Give back all of the data exactly, with every picture omitted.

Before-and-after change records

=-=-=-=-=

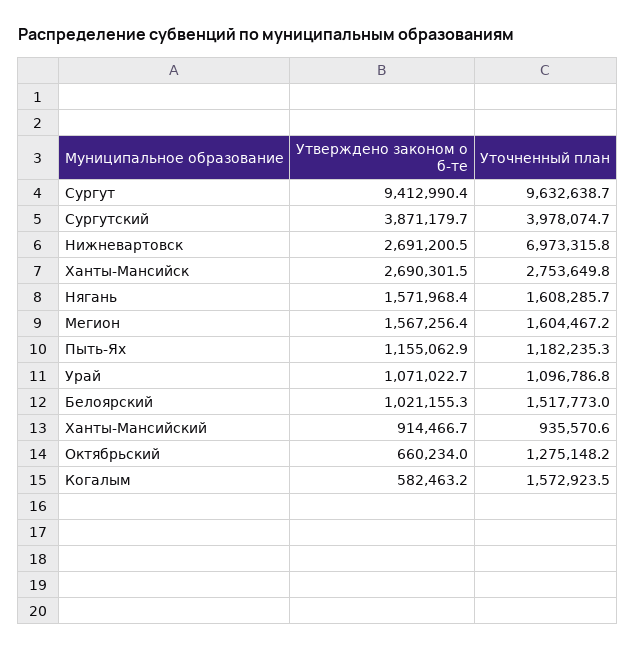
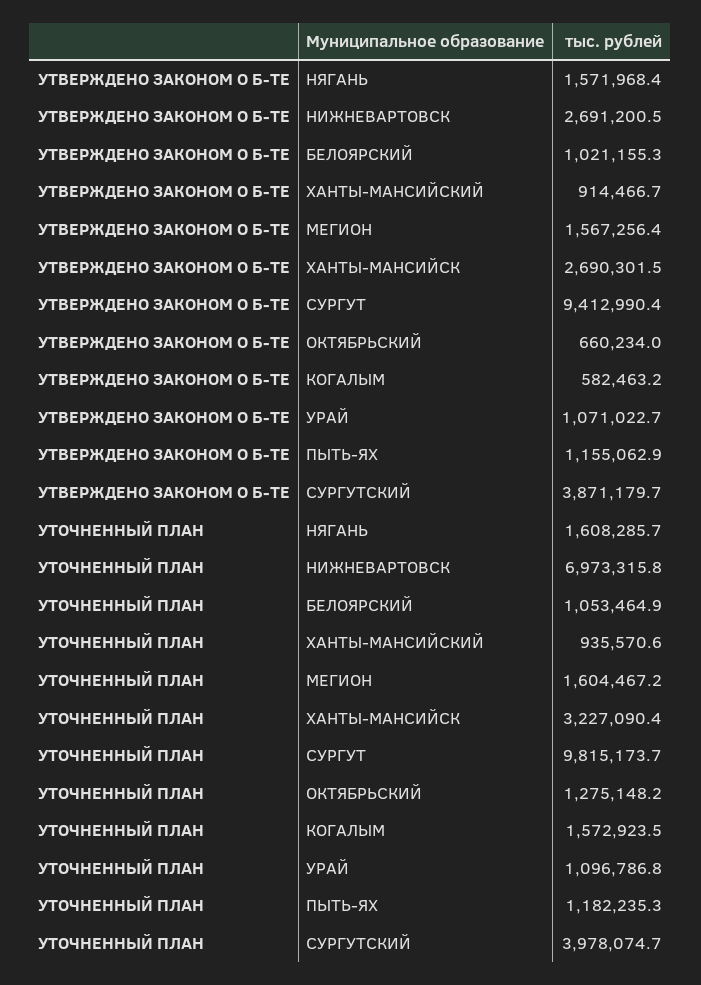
  {
    "Утверждено законом о б-те": {
      "Сургут": 9412990.4,
      "Сургутский": 3871179.7,
      "Нижневартовск": 2691200.5,
      "Ханты-Мансийск": 2690301.5,
      "Нягань": 1571968.4,
      "Мегион": 1567256.4,
      "Пыть-Ях": 1155062.9,
      "Урай": 1071022.7,
      "Белоярский": 1021155.3,
      "Ханты-Мансийский": 914466.7,
      "Октябрьский": 660234,
      "Когалым": 582463.2
    },
    "Уточненный план": {
-     "Сургут": 9632638.7,
+     "Сургут": 9815173.7,
      "Сургутский": 3978074.7,
      "Нижневартовск": 6973315.8,
-     "Ханты-Мансийск": 2753649.8,
+     "Ханты-Мансийск": 3227090.4,
      "Нягань": 1608285.7,
      "Мегион": 1604467.2,
      "Пыть-Ях": 1182235.3,
      "Урай": 1096786.8,
-     "Белоярский": 1517773,
+     "Белоярский": 1053464.9,
      "Ханты-Мансийский": 935570.6,
      "Октябрьский": 1275148.2,
      "Когалым": 1572923.5
    }
  }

=-=-=-=-=

* _Exercise result_
  {
    "Утверждено законом о б-те": {
      "Сургут": 9412990.4,
      "Сургутский": 3871179.7,
      "Нижневартовск": 2691200.5,
      "Ханты-Мансийск": 2690301.5,
      "Нягань": 1571968.4,
      "Мегион": 1567256.4,
      "Пыть-Ях": 1155062.9,
      "Урай": 1071022.7,
      "Белоярский": 1021155.3,
      "Ханты-Мансийский": 914466.7,
      "Октябрьский": 660234,
      "Когалым": 582463.2
    },
    "Уточненный план": {
-     "Сургут": 9632638.7,
+     "Сургут": 9815173.7,
      "Сургутский": 3978074.7,
      "Нижневартовск": 6973315.8,
-     "Ханты-Мансийск": 2753649.8,
+     "Ханты-Мансийск": 3227090.4,
      "Нягань": 1608285.7,
      "Мегион": 1604467.2,
      "Пыть-Ях": 1182235.3,
      "Урай": 1096786.8,
-     "Белоярский": 1517773,
+     "Белоярский": 1053464.9,
      "Ханты-Мансийский": 935570.6,
      "Октябрьский": 1275148.2,
      "Когалым": 1572923.5
    }
  }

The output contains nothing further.